(Beginning of DATA IN THIS EXERCISE)
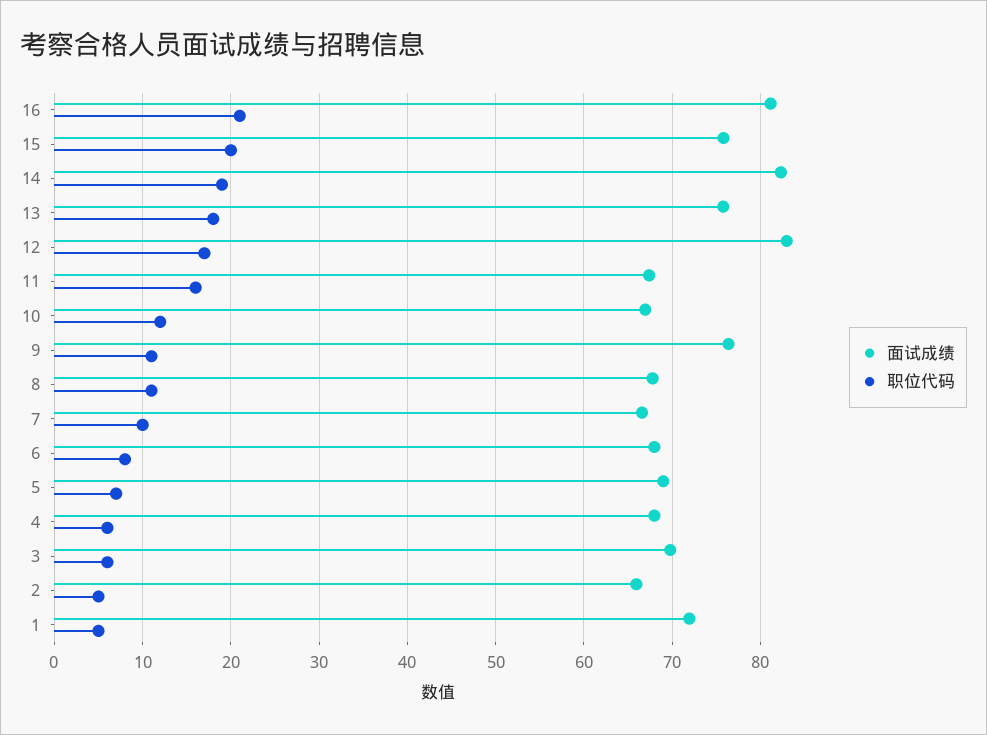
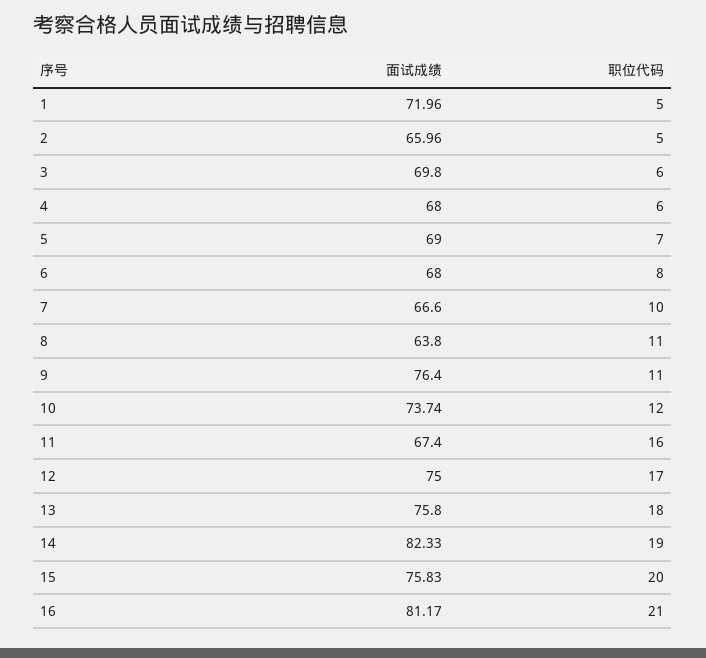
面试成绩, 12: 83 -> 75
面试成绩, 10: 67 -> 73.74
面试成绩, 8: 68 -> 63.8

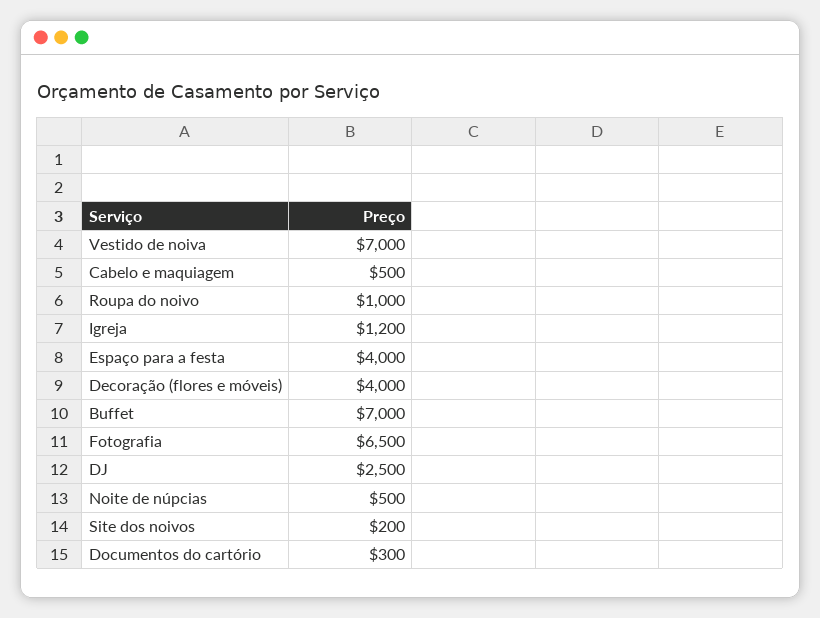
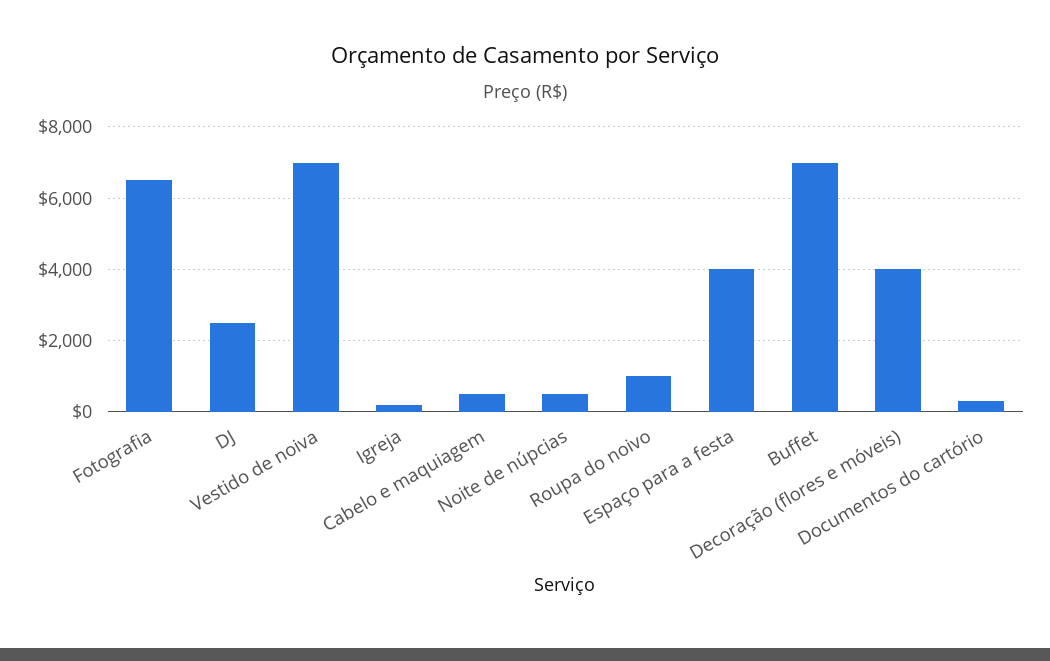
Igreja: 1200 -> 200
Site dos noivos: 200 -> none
(End of DATA IN THIS EXERCISE)
● **ASSIGNMENT**:
If an entry holds a picture, leave the picture out and repeat the rest exactly.

● **RESPONSE FOR THIS EXERCISE**:
面试成绩, 12: 83 -> 75
面试成绩, 10: 67 -> 73.74
面试成绩, 8: 68 -> 63.8

Igreja: 1200 -> 200
Site dos noivos: 200 -> none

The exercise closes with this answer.